A Russian sage plant is neither a sage nor entirely Russian. Named for 19th-century Russian General V.A. Perovski, this member of the mint family has moved from its Central Asian origins into a wide variety of European and Western residential gardens and other settings. Like its military namesake, Russian sage tolerates hard conditions, blooms modestly but consistently over a long season and contributes a quiet presence to both naturalized and cottage gardens.
Botanically, Russian sage is a member of the mint family. Its botanical name, Petrovski atriplicifolia, refers to the resemblance of its leaves to those of members of the saltbush (Atriplex) family, as well as memorializing a Russian general. Like most mints, Russian sage is partly woody and deciduous, with a pungent odor noticeable in all parts of the plant. Unlike some mints, Russian sage is quite tolerant of alkaline soils and drought.
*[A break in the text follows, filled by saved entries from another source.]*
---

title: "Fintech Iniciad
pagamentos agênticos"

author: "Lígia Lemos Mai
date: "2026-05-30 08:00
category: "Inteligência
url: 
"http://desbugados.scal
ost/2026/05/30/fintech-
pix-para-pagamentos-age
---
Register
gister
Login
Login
Petrovskia possesses the evocative quality of other plant names from the 19th century. New specimens, like the flamboyant poinsettia, were named for such discoverers as Joel Poinsett, first U.S. Ambassador to Mexico; the wide variety of plants named for Charles Darwin testify to his adventuresome explorations. It is fair to speculate that petrovskia constituted one of the happier remembrances of the struggles of Britain and Russia over Afghanistan and Pakistan in colonial wars dubbed "the Great Game," occupying much of the 19th and early 20th centuries. Originating in Afghanistan and Pakistan, petrovskia may have provided camel forage along the Silk Road for centuries, traveling westward with curious combatants and explorers.
Petrovskia currently exists in seven varieties, ranging from one and a half to six feet high. Leaves are serrated, coated with silky hairs and light-to-silvery green in color in all varieties. On some varieties, leaves are small and light enough to be described as ferny or cloud-like. Rows of tubular flowers emerge in mid to late summer on long slender stems, often appearing to float above the plant.
One of the most common uses of petrovskia is as background for summer annuals. This light, frothy blue cloud provides a soft frame for all kinds of strong annual colors. Plant taller varieties as companions to roses and other specimen plants that will benefit from a highlighting background. In general, all varieties of petrovskia tend to be strongly upright, leaning or stretching toward the ground only when in search of additional sunlight. Plants are drought-tolerant but will also tolerate ordinary watering as part of a mixed flower bed.
More Garden Uses
Although this is a Central Asian native, petrovskia performs very well in the xeriscape gardens of high desert areas in the U.S. Consider emphasizing its tolerances for low water and sandy soils, combining it with ornamental grasses and other drought-toleraters. In these settings petrovskia loses its softness but not its charm, contributing strong verticals and purple/blue and silver shades to the color scheme.